Pemerintah sejalan dengan hal itu, berkomitmen menggunakan teknologi dan aplikasi berbasis teknologi untuk efisiensi administrasi dan pelayanan publik yang lebih baik. Sebagai contoh, Hasyim menyebutkan, telah adanya pemanfaatan AI, analitika data dan komputasi awan, sistem informasi pelayanan publik seperti Simphoni (Sistem Informasi Manajemen Pranata Humas yang Profesional dan Inovatif) dan e-government.
“Konteks komunikasi pemerintahan di keberadaan AI ini, berpotensi untuk membantu humas pemerintah dalam merancang strategi komunikasi yang efektif. Oleh sebab itu, humas pemerintah harus memastikan bahwa AI dapat digunakan mengacu pada data yang berkualitas,” kata Hasyim.
Bimbingan Teknis terkait pemanfaatan AI menghadirkan dua nara sumber yakni Director of AI Innovation Korika, Andreas Tjendra, dan Principal of Indonesia Applied Digital Economy & Regulatory Network (Iadern), Tuhu Nugraha.
Pada sesi awal bertema 'Pemanfaatan AI dalam Komunikasi Pemerintah', Andreas menyampaikan kehadiran AI dapat mendukung efektivitas dan efisiensi. Sehingga, akan sangat bermanfaat meski Indonesia tertinggal beberapa tahun dalam perkembangan AI.
“AI membuat sesuatu jadi faster, better, dan cheaper. Adopsi AI ada di mana-mana, konten-konten kita bahkan diarahkan oleh AI,” ucap Andreas.
Terkait dengan pembuatan konten, Andreas mengingatkan pentingnya menggunakan prompt atau instruksi yang tepat dalam menggunakan AI. Juga, perlu melakukan cek ulang dari berbagai referensi karena keterbatasan AI dalam mengolah data-data yang ada. Penting pula untuk menyertakan sumber informasi atau data yang digunakan bagi konten-konten yang telah diintegrasikan dengan AI.

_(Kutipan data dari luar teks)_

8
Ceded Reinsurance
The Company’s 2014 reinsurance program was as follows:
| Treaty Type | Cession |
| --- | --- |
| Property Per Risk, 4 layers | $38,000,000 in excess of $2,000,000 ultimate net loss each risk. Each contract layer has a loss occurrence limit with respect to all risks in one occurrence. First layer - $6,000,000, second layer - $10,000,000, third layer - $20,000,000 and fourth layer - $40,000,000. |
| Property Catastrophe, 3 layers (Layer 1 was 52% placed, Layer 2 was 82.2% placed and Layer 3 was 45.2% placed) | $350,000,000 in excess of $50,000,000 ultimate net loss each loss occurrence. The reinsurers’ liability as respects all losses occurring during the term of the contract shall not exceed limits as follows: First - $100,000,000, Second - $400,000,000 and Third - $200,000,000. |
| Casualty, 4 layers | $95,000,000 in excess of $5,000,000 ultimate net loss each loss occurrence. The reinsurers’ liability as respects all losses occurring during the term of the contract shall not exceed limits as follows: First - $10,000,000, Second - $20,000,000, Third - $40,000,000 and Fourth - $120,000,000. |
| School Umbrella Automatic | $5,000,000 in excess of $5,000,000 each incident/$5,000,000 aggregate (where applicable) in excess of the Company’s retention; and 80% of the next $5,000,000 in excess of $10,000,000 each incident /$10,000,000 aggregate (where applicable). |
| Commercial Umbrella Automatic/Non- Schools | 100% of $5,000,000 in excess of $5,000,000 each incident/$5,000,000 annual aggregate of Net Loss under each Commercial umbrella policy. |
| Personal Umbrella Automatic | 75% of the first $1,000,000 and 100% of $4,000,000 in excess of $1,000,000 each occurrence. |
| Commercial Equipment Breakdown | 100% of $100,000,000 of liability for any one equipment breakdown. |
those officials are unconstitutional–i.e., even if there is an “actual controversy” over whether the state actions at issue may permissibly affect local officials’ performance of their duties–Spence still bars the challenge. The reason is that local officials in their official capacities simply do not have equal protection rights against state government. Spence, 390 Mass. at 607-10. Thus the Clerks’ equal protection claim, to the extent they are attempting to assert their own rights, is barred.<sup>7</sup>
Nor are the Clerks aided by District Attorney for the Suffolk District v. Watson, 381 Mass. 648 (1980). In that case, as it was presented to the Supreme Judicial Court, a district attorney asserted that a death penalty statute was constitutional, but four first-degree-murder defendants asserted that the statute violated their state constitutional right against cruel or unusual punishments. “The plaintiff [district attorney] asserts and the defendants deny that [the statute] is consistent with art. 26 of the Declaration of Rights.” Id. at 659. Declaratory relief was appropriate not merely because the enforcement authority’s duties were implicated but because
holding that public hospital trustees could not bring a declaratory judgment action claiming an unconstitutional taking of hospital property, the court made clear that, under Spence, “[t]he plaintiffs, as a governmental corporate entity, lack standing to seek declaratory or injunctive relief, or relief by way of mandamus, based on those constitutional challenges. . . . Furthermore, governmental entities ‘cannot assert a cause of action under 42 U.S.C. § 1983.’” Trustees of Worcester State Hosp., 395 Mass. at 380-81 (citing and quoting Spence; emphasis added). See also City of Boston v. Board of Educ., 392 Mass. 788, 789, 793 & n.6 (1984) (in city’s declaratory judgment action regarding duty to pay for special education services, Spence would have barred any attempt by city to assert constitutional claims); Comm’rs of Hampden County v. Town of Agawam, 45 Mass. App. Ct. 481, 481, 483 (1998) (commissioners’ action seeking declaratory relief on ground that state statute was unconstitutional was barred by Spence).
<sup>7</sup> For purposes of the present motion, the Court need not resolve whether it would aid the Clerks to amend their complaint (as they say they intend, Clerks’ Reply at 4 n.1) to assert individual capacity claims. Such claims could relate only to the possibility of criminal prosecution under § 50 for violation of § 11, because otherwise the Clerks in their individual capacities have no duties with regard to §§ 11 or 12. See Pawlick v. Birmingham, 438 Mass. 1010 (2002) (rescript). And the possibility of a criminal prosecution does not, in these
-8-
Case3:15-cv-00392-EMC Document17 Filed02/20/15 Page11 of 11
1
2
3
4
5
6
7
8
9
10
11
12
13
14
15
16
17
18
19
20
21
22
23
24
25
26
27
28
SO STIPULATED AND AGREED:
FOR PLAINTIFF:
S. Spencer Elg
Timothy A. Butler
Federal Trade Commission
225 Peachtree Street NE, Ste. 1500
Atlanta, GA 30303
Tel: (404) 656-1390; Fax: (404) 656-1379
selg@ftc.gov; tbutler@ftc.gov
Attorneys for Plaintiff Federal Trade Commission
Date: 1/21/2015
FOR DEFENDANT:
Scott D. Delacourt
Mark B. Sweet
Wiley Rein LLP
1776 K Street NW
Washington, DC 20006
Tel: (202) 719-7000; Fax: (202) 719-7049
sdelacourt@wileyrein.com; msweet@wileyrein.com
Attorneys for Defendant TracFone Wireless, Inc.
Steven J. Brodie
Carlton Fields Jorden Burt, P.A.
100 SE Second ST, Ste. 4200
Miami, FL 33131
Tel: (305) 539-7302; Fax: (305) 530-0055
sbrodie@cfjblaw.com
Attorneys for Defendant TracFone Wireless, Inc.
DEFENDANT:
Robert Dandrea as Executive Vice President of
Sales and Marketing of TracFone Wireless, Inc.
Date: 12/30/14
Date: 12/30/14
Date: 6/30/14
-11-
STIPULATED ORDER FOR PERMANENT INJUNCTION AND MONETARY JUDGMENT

“Kita harus menyadari bahwa kapabilitas AI sangat membantu kita, namun jangan menyalahgunakannya dalam bentuk hoaks,” ucap Andreas.
Cara kerja AI sangatlah berbasis data, sehingga kinerjanya sangat ditentukan oleh kesiapan data yang mumpuni. Jika data kurang memadai, Andreas menyebut hasil yang muncul juga tidak optimal. Bahkan, dapat terjadi prediksi yang tidak akurat hingga menyebabkan kerugian.
Berbicara tentang AI, tentunya membutuhkan teknologi yang relevan dengan komunikasi publik. Beberapa yang dapat digunakan oleh pemerintah seperti Natural Language Programming (NLP), machine learning, juga chatbot dan asisten virtual, demikian dijelaskan oleh Tuhu Nugraha pada sesi kedua yang bertema “Praktik Pemanfaatan AI dalam Komunikasi Pemerintah”.
“Chatbot generasi terbaru yang sudah masuk dengan generative AI dan ditempel oleh ChatGPT, bisa menjawab sesuai dengan yang kita mau, bukan hanya template sehingga ada percakapan, namun risikonya juga ada,” jelas Tuhu.
Penggunaan AI diakui Tuhu memberikan banyak manfaat, namun ia mengingatkan soal pentingnya transparansi dalam menggunakannya supaya publik mengetahui yang mana konten atau fitur yang menggunakan AI. Selain itu, diperlukan integrasi AI dengan sistem yang ada dan pelatihan dalam menggunakannya supaya tidak terjadi kekeliruan.
“Apapun yang dikeluarkan AI, jangan percaya 100 persen karena AI bisa salah. Walaupun terlihat sangat meyakinkan,” tambah Tuhu.